How To Make Pesto Rolls With Pizza Dough? Vegan Recipe
Pesto Rolls are nothing but rolls stuffed with pesto and baked to golden. These pesto rolls make a nice breakfast on the go and taste delicious on their own. This pesto rolls recipe in particular can be put together in a jiffy if you have some pesto on hand and a batch of frozen pizza dough. I had earlier posted All Purpose Pizza Dough recipe that you can use to make anything from pizza (of course) to garlic knots. I tried making these pesto rolls with that dough and it was an instant success. When i shared these pesto rolls with my neighbor, she wanted to learn how to bake them.
These rolls dont take more than an hour to bake if you have the dough frozen already. You can use any stuffing in place of the pesto that i used here. Even onion tomato chutney would work well for these rolls. We enjoyed these rolls straight from the oven and mangaed to gulp the entire lot in an hour’s time. ( That we kissed dinner good bye after that is another story) So i m not entirely sure as to how long these rolls will stay fresh. Before we check out the recipe for these pesto rolls, you may need the recipe for the pizza dough and the pesto. You can get the recipe for the pizza dough by clicking here and the recipe for the pesto can be found here and here. Also, these pesto rolls are my entry for January’s We Knead To Bake Group. I know i m more than a month late but this is what i made for January but got around to posting only now.

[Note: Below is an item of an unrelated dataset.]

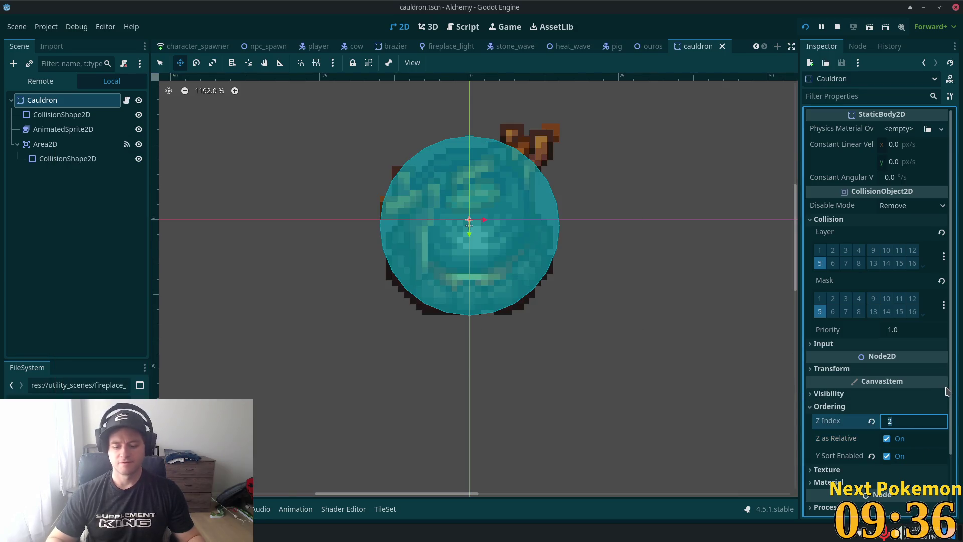
pyautogui.write('3')
pyautogui.press('Tab')
pyautogui.press('F5')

Recipe For Vegan Pesto Rolls With Quick Pizza Dough
- Pizza Dough 1 recipe
- Almond Coriander Pesto ⅔ c (please read the post for the link to both the recipes)
- Olive oil 2 tbsp
- Chili flakes 1 tbsp
- Flour for dusting.
- Assuming that you have the pizza dough ready, turn out the dough onto a floured surface and knead once.
- Flatten the dough into a 6" by 6" square using your hands. Do this gently making sure you have an even slab of dough.
- Turn the slab of dough and sprinkle some flour on it.
- Now do the same for the other side.
- Place this slab on a floured rolling board and roll the slab out into 9" by 9" square.
- Once you have done this, spread the pesto evenly over the dough.
- Sprinkle the chili flakes over the pesto evenly.
- Now begin rolling the dough into a log by starting at one edge and slowly roll into a log making sure you there are no gaps in the log. The log must be rolled tightly but gently.
- Grease a 9" round cake tin with 1 tbsp olive oil.
- Once you have shaped the log, use a sharp knife and cut the log into 1" wide pinwheels.
- Place each pinwheel in the cake tin leaving at least ½ an inch gap between them.
- Cover these rolls with a moist kitchen towel and let them rise till puffy.
- Towards the end of the rise, preheat the oven to 200 C.
- Once the rolls have turned puffy, you can notice that they stick to each other.
- At this stage, brush them with olive oil lightly.
- Bake in the preheated oven for 15 mins or until golden.
- Wait for the bread to cool down a bit before you unmould and slice.